On Monday, a 20-page document called Web Application Firewall Evaluation Criteria is being published by the Web Application Security Consortium, a group formed a year ago from vendors, consultants and end
users. The document will be available here.
Broadly, Web application firewalls examine HTTP and HTTPS traffic at the application layer, looking for attacks masquerading
as legitimate application traffic. They defend against attempts to tap sensitive information stored on Web application servers,
such as credit card and social security numbers as well as proprietary corporate information.
There are such a wealth and variety of methods for accomplishing this goal that it is difficult for potential customers to
figure out what product best suits their needs, says Mark Kraynak, director of product marketing for WAF vendor Imperva who
served on the Web Application Security Consortium committee that wrote the document. Other vendors include Citrix, F5 Networks,
NetContinuum and Protegrity among others.
"There's too much functionality and only one name for the products," says Kraynak. "A lot of our customers don't know what
criteria they should be evaluating. There's confusion."
No single WAF device is appropriate for all networks, says Ivan Ristic, who headed the evaluation effort for the consortium.
He also runs Thinking Stone, a Web application security consulting firm. "You need to look at your security requirements and
business goals. Create a short list of features you need, and use that to sort products."

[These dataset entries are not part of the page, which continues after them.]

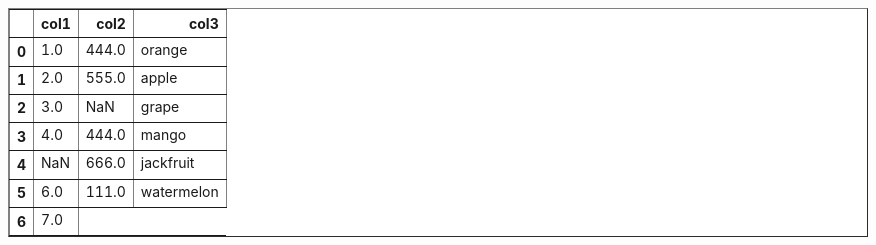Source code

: 


<div>
<style scoped>
    .dataframe tbody tr th:only-of-type {
        vertical-align: middle;
    }

    .dataframe tbody tr th {
        vertical-align: top;
    }

    .dataframe thead th {
        text-align: right;
    }
</style>
<table border="1" class="dataframe">
  <thead>
    <tr style="text-align: right;">
      <th></th>
      <th>col1</th>
      <th>col2</th>
      <th>col3</th>
    </tr>
  </thead>
  <tbody>
    <tr>
      <th>0</th>
      <td>1.0</td>
      <td>444.0</td>
      <td>orange</td>
    </tr>
    <tr>
      <th>1</th>
      <td>2.0</td>
      <td>555.0</td>
      <td>apple</td>
    </tr>
    <tr>
      <th>2</th>
      <td>3.0</td>
      <td>NaN</td>
      <td>grape</td>
    </tr>
    <tr>
      <th>3</th>
      <td>4.0</td>
      <td>444.0</td>
      <td>mango</td>
    </tr>
    <tr>
      <th>4</th>
      <td>NaN</td>
      <td>666.0</td>
      <td>jackfruit</td>
    </tr>
    <tr>
      <th>5</th>
      <td>6.0</td>
      <td>111.0</td>
      <td>watermelon</td>
    </tr>
    <tr>
      <th>6</th>
      <td>7.0</td>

For example, a business that needs to document all HTTP transactions for regulatory purposes may need a WAF with very few
features, Ristic says. Or a business with a single Web server might need no separate WAF, but only application firewall software
that can run on the server itself, he says.
The range of features is broad. A WAF can deal with SSL traffic, for example, by terminating it, examining it and passing
it on or capturing it and decrypting it but not terminating sessions. Similarly, if the WAF needs to block traffic, it can
terminate network-protocol connections and not pass on malicious traffic or it can sever suspicious connections altogether.
Also, individual products can support more or fewer versions of HTTP, encryption and authentication. These devices may or
may not support filtering of outgoing traffic as well.
"It's not like every Web application firewall needs all these features," Ristic says.
"Three years ago, there wasn't anything like this (evaluation criteria)," says a senior network executive at a mid-West financial
services firm that uses Citrix gear. The firm would not allow its name to be used in this story. "We had to hire a third party
to do attack and penetration testing for us."